Shirley, mais sofisticada do que antes, está concentrada lendo uma carta. E reage às linhas, amargurada. Até João repara, vai até ela e faz um carinho. “Shirley, por que abriu a carta da Inês? Deixa ela aí, escondida!”, fala. “Como todas as outras? Eu não consegui suportar, João! Mal durmo desde que essa carta chegou. Faz oito anos que Afonso não manda nada. Desistiu. Mas agora, esse menino tenta notícias dela/ O filho da vizinha, da Lola”, conta ela.

João, que não esconde a mágoa por não ter sido chamado até hoje de pai por Inês, reage. “E daí?”, diz. “Mandou um retrato dele, ficou um belo rapaz”, comenta ela. “Pra que saber disso, Shirley? Não interessa. Nada de São Paulo nos interessa”, ressalta ele. “Vejo Inês tão sozinha sempre. Tenho medo de ter roubado a vida da minha filha, João. Que nem tentaram fazer com a minha...”, afirma.

INÊS CONVERSA COM UM MENINO NO HOSPITAL: “CARLOS? QUE LINDO NOME. SABE QUE CONHECI UM CARLOS QUANDO ERA PEQUENA CRIANÇA. MAS NUNCA O VI. E HOJE SINTO SAUDADES”

Já no corredor de um pronto-socorro da cidade, Inês trabalha com seu uniforme de um lado para outro. Nisso, chega à maca de um menino, de 10 anos, com escoriações. Ela sorri para ele e tira um origami do bolso. “Oi... Isso aqui é um origami. Conhece?”, fala. O menino diz que não.  “É uma técnica japonesa de dobrar papel e fazer formas assim. Já ouviu falar do Japão?”, pergunta. O menino logo diz que não conhece origami.

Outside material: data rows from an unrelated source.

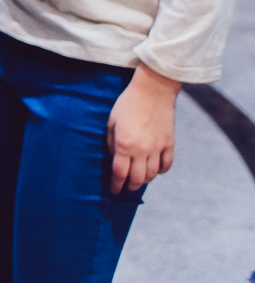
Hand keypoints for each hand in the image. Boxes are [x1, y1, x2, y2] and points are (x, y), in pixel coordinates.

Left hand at [106, 64, 179, 193]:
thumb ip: (112, 142)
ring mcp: (158, 148)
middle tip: (126, 187)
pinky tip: (155, 170)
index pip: (120, 173)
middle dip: (130, 186)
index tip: (114, 190)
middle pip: (137, 178)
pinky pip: (167, 164)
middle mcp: (142, 150)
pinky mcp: (170, 143)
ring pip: (152, 174)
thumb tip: (114, 158)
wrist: (153, 91)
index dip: (116, 185)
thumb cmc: (127, 104)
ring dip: (144, 180)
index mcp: (125, 145)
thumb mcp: (112, 122)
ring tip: (138, 180)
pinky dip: (161, 171)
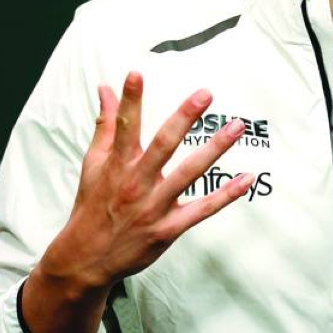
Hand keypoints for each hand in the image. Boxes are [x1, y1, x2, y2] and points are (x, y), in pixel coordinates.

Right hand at [42, 72, 252, 290]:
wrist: (86, 258)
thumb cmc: (92, 205)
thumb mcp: (93, 163)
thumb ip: (105, 124)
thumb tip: (105, 89)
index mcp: (117, 165)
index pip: (124, 126)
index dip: (130, 99)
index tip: (136, 73)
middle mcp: (136, 183)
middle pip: (163, 145)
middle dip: (183, 117)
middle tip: (205, 94)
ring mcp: (153, 206)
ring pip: (189, 173)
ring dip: (215, 149)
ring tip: (236, 127)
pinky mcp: (167, 229)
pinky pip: (202, 209)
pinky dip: (226, 195)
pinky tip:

Logo Inês explica tudo ao garoto. “É mesmo muito longe. Mas esse é um tsuru, uma ave japonesa. Dizem que traz saúde e felicidade. Não é isso que todos nós queremos?”, fala. O menino faz que sim com a cabeça. “Então pronto. Esse tsuru é pra você, eu que fiz. Ele vai me ajudar a cuidar da sua saúde. Soube que você caiu do muro de casa. Mas sei que é valente como um tsuru”, fala Inês.

O menino faz que sim, ao mesmo tempo em que Inês começa o procedimento, olha os ferimentos e mexe com ele. “Mas o gato comeu essa língua? Não precisa ter medo. Tsuru e eu vamos cuidar de você. Eu sou a enfermeira Inês. E você, como se chama?”, pergunta. “Carlos”, conta o  menino. Inês, claro, não consegue esconder a surpresa e emoção. “Carlos? Que lindo nome. Sabe que conheci um Carlos quando era pequena como você? Mas nunca mais o vi. E hoje eu sinto saudade dele, do Carlos. Vamos lá.Respira bem fundo, depois solta”, fala a enfermeira.